• **TEXT UNDER STUDY**

Among genitourinary tumours, renal cell carcinoma (RCC) is the third in frequency and the first in morbidity among urological cancers; 3% of all malignant tumours in adults are renal cell carcinomas [1]. Tobacco smoking, exposure to certain chemicals and genetic factors in some cases (von Hippel–Lindau syndrome) are the most important risk factors [2].

Stage, size and localization of the tumour are the most significant prognostic factors influencing survival rate, as the only effective therapy for renal cell carcinoma is an adequate surgical procedure [3, 4]. Accuracy of cancer staging is of the greatest importance for preoperative planning and further prognosis. Open nephron-sparing surgery requires knowledge of renal and tumour vascular supply as well as of the tumour’s relationship to the collecting system and adjacent normal renal parenchyma, which are essential in mapping out an operative strategy [5, 6]. Determining the range of inferior vena cava invasion is crucial, as it might warrant more extensive surgery in patients with intraluminal tumour thrombus [7, 8].

[Data extracted from a collection]
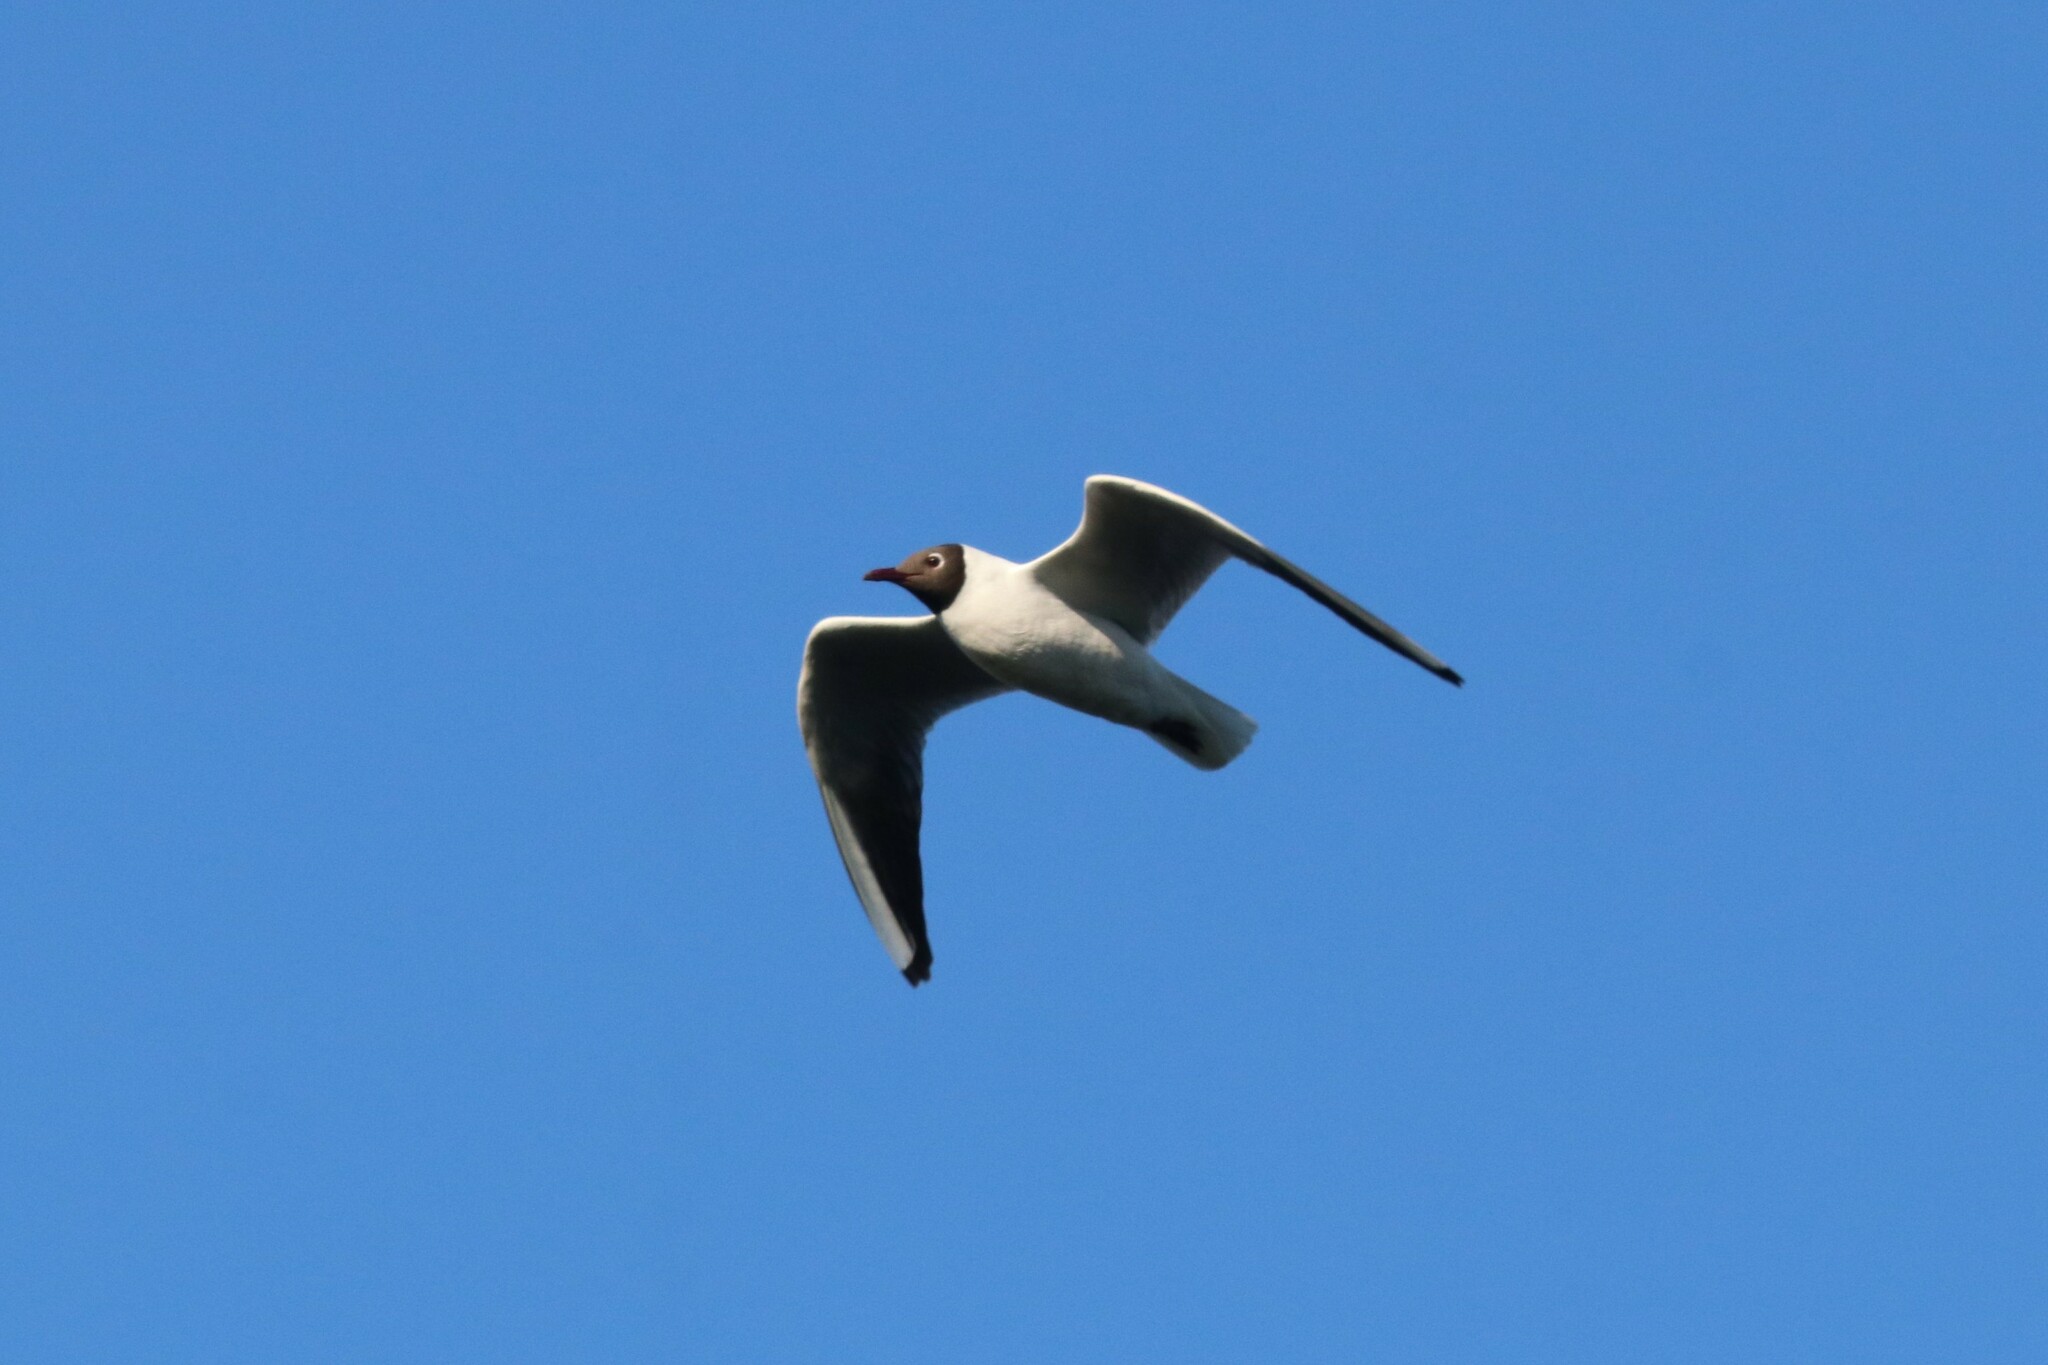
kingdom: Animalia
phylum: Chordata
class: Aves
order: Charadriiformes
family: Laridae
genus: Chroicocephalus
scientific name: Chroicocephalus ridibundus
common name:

• **TO DO**
Rewrite the passage of the renal cell carcinoma text from "Stage, size and" to "thrombus [7, 8].", putting "surgical planning" in place of "preoperative planning".

• **WRITTEN ANSWER**
Stage, size and localization of the tumour are the most significant prognostic factors influencing survival rate, as the only effective therapy for renal cell carcinoma is an adequate surgical procedure [3, 4]. Accuracy of cancer staging is of the greatest importance for surgical planning and further prognosis. Open nephron-sparing surgery requires knowledge of renal and tumour vascular supply as well as of the tumour’s relationship to the collecting system and adjacent normal renal parenchyma, which are essential in mapping out an operative strategy [5, 6]. Determining the range of inferior vena cava invasion is crucial, as it might warrant more extensive surgery in patients with intraluminal tumour thrombus [7, 8].